Il y a des EP qui s’écoutent, et d’autres qui installent une ambiance dès les premières secondes. 1, 2, 3, le nouveau projet de Montemarco, appartient clairement à la seconde catégorie. En trois titres (ou presque comme le suggère son nom malicieusement compté), l’artiste pose les bases d’un univers à la fois intime et délicatement maîtrisé.
Dès l’ouverture, Montemarco joue sur une production épurée, laissant respirer chaque note et chaque mot. On sent une volonté de ne pas surcharger, de faire confiance aux silences autant qu’aux mélodies. Cette retenue donne une vraie profondeur aux morceaux, comme si chaque élément avait été pesé avec précision.
Ce qui frappe surtout, c’est la cohérence globale du projet. 1, 2, 3 n’est pas une simple juxtaposition de titres : c’est une progression. Une montée douce, presque narrative, où les textures sonores évoluent subtilement. Les influences semblent multiples entre pop alternative, touches électroniques et songwriting sensible mais Montemarco les digère pour en tirer une identité déjà bien affirmée.
La voix, elle, agit comme un fil conducteur.
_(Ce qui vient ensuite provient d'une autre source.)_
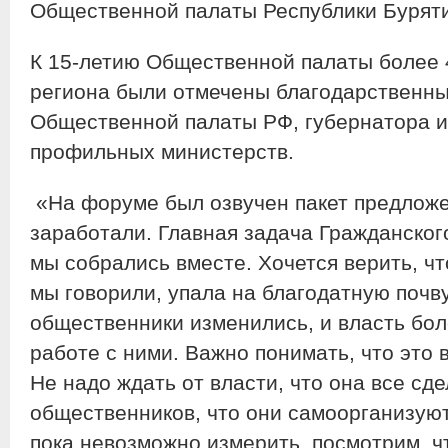
Общественной палаты Республики Буряти
К 15-летию Общественной палаты более 
региона были отмечены благодарственн
Общественной палаты РФ, губернатора и 
профильных министерств.
«На форуме был озвучен пакет предложе
заработали. Главная задача Гражданско
мы собрались вместе. Хочется верить, что
мы говорили, упала на благодатную почву
общественники изменились, и власть бол
работе с ними. Важно понимать, что это 
Не надо ждать от власти, что она все сде
общественников, что они самоорганизуют
пока невозможно измерить, посмотрим, чт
Jamais démonstrative, toujours juste, elle s’inscrit parfaitement dans l’esthétique du projet. Elle raconte sans en faire trop, suggère plus qu’elle n’impose, et c’est précisément ce qui la rend attachante.
Avec cet EP, Montemarco réussit un exercice délicat : donner envie d’en entendre plus sans frustrer. 1, 2, 3 se vit comme une introduction, un premier chapitre qui intrigue autant qu’il séduit. Une carte de visite soignée, qui laisse entrevoir un potentiel certain.
Un artiste à suivre de près, surtout si vous aimez les projets qui prennent le temps de construire une atmosphère plutôt que de chercher l’impact immédiat.